I wondered why you were all hankering after a pre-emptive OS. Killermike is right; his suggestion is an actually an old Unix idea called “forking”. Obviously, since the A9 is symmetrical (all cores can access the memory) you don’t need to replicate the whole 4MB of the OS, just a unique data area. You also need to split of the API from the OS. Clearly, access to hardware and task management must be centrally arbitrated, let’s say by the Central Control Program (remember Tron?) which resides always on the same core. The key to porting RISC OS to a multiprocessor system then lies in the SWI decode routine.
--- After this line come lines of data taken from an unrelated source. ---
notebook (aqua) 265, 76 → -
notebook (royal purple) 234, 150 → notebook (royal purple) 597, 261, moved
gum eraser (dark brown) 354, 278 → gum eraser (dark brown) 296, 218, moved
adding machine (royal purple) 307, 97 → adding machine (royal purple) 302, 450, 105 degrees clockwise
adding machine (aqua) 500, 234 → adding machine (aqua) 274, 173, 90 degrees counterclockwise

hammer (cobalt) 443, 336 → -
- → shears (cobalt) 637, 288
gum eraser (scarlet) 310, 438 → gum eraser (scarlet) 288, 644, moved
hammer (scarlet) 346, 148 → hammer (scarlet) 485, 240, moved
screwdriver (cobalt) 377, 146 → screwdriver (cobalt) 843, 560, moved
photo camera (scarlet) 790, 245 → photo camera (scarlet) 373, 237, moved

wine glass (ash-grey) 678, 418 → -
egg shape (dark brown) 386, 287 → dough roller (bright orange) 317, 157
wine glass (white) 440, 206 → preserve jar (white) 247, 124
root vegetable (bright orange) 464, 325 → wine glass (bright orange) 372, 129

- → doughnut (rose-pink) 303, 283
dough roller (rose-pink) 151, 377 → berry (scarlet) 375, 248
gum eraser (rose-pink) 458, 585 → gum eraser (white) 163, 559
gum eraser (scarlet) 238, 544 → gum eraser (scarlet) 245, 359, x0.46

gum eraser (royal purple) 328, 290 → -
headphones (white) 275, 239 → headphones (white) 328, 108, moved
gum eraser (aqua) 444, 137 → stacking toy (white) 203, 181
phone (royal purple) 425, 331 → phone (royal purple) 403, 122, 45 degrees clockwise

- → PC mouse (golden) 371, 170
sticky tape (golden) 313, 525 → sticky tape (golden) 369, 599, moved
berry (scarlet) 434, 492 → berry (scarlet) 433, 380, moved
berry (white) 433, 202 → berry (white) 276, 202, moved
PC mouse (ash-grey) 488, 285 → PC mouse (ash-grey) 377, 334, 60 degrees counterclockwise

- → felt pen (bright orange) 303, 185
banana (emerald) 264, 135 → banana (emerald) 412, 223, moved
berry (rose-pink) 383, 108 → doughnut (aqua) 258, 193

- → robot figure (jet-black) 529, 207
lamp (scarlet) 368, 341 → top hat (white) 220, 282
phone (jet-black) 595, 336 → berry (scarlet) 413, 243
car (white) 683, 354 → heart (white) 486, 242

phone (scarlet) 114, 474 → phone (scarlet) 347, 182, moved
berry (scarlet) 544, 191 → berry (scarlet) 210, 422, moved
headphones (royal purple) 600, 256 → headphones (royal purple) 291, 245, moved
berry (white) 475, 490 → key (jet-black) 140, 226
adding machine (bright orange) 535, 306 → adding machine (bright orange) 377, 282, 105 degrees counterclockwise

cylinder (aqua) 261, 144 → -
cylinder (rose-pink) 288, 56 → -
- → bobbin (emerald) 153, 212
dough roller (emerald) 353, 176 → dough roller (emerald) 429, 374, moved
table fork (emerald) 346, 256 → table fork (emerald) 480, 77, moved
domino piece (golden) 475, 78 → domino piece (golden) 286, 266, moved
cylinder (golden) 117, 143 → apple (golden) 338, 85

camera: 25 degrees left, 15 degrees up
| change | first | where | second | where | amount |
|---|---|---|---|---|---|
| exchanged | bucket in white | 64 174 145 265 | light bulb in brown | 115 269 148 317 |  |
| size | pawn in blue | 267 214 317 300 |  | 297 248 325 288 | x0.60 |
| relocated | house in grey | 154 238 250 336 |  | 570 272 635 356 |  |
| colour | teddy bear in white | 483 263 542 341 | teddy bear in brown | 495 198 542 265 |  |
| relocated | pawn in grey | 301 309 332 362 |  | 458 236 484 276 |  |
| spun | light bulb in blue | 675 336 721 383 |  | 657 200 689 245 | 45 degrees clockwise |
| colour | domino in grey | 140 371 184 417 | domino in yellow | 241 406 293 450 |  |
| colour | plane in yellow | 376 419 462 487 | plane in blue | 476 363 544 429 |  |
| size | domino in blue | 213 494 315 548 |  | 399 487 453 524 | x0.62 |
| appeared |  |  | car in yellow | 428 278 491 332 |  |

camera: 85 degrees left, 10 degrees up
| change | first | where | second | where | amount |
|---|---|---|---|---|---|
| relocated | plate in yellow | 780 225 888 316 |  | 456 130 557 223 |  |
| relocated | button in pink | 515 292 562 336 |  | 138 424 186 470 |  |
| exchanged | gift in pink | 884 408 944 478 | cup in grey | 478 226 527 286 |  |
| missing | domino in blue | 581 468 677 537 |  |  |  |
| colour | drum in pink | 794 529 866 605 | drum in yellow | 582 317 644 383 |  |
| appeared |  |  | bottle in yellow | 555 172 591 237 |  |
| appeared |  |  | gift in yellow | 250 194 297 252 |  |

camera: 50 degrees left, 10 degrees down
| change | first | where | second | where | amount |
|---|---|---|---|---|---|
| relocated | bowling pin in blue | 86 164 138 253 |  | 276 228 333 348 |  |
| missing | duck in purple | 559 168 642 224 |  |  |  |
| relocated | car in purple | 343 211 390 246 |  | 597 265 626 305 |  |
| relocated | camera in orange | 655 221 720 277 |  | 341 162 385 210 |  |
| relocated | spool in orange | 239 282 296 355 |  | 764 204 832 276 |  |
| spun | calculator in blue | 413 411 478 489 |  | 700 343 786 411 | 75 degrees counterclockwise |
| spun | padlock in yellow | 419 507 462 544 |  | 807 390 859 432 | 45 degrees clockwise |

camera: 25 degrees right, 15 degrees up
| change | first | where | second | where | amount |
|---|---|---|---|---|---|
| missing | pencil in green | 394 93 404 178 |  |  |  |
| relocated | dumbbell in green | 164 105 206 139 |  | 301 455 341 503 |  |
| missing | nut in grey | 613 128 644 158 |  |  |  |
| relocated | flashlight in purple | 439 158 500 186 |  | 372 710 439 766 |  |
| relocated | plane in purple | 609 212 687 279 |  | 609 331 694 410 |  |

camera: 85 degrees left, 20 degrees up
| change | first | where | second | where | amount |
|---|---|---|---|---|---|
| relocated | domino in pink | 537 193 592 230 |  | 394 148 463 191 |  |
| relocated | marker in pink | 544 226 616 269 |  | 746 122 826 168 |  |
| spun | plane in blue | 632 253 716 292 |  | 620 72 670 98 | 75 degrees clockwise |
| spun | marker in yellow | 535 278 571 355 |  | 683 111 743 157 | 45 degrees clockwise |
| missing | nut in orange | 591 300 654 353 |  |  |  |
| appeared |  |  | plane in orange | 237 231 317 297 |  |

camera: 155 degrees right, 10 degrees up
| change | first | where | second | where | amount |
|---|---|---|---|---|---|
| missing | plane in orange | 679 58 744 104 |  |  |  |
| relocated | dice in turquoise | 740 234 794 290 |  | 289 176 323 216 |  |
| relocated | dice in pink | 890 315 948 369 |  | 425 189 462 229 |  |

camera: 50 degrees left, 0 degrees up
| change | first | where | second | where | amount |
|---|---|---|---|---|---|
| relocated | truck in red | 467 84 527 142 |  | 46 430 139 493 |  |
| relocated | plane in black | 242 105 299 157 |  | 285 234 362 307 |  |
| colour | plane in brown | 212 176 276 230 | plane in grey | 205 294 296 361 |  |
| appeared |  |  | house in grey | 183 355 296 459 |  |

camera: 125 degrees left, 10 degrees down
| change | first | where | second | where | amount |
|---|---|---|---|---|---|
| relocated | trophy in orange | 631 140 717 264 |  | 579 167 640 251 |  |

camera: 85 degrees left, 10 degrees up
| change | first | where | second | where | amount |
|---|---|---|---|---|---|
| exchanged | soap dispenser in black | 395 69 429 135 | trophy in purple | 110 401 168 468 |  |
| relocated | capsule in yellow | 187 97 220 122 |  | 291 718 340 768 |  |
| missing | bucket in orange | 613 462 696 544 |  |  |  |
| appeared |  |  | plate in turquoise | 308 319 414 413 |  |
When a task calls its instance of the SWI decode routine, that routine must determine whether it can handle the call or whether it must pass the request on to the CCP. Provided the application behaves well, it does not need to be aware that it is operating on a multiprocessor system.
So, to put flesh on the bones of killermike’s suggestion; A CCP, responsible for allocating hardware, and co-ordinating tasks, is permanently allocated to the first core. When a new task is requested, its API is set up in memory along with the task, and the pair are allocated to a core. Once the task is initialised it returns via Wimp_Poll. It’s API saves the processor state and relinquishes control of the processor core. When Wimp_Poll returns, the CCP allocates a core to the API and task, and starts the API from where it left off.
You don’t need PMT to take advantage of a multiprocessor system, CMT lends itself well to multiprocessing and PMT is inefficient on a single user system. For those who don’t know, the original purpose of PMT was to allow multiple users simultaneous access to a single processor. Windows XP and vista are evolutions of Windows NT, a multiuser competitor to Unix. Multithreading was originally part of the PMT solution. Back in the days of yore (early 80s) I used to manage a Perkin Elmer computer with 8 register sets (of 32 registers). You can imagine the overhead of providing simultaneous access to 5 graphical terminals on a 25MHz system using one register set. So the Perkin Elmer used block multithreading, which is not the same as the simultaneous multithreading you get on the Intel Atom. The Cortex A9 is not multithreaded, and I don’t believe its successor will be either. Instead, it uses something called speculative out of order execution. I am not sure how well it will deal with old calculator stacks.
To take full advantage of the multiprocessor system (one task split over two processors) the task needs to be multithreaded. If Simtec wrote a module to do that, best drag it out and dust it off. Alternatively, you could implement a very coarse multithreading strategy by splitting background activities (Printing, saving files, etc) to a separate task. Without multithreading, the system won’t slow down so much when you add more tasks. With multithreading, a program can speed up as cores become available.
BTW. I'm new to this thread. I stopped using RISC OS 5 years ago (it was a tough call) but I would pay a reasonable fee to be able use !Organiser on a netbook.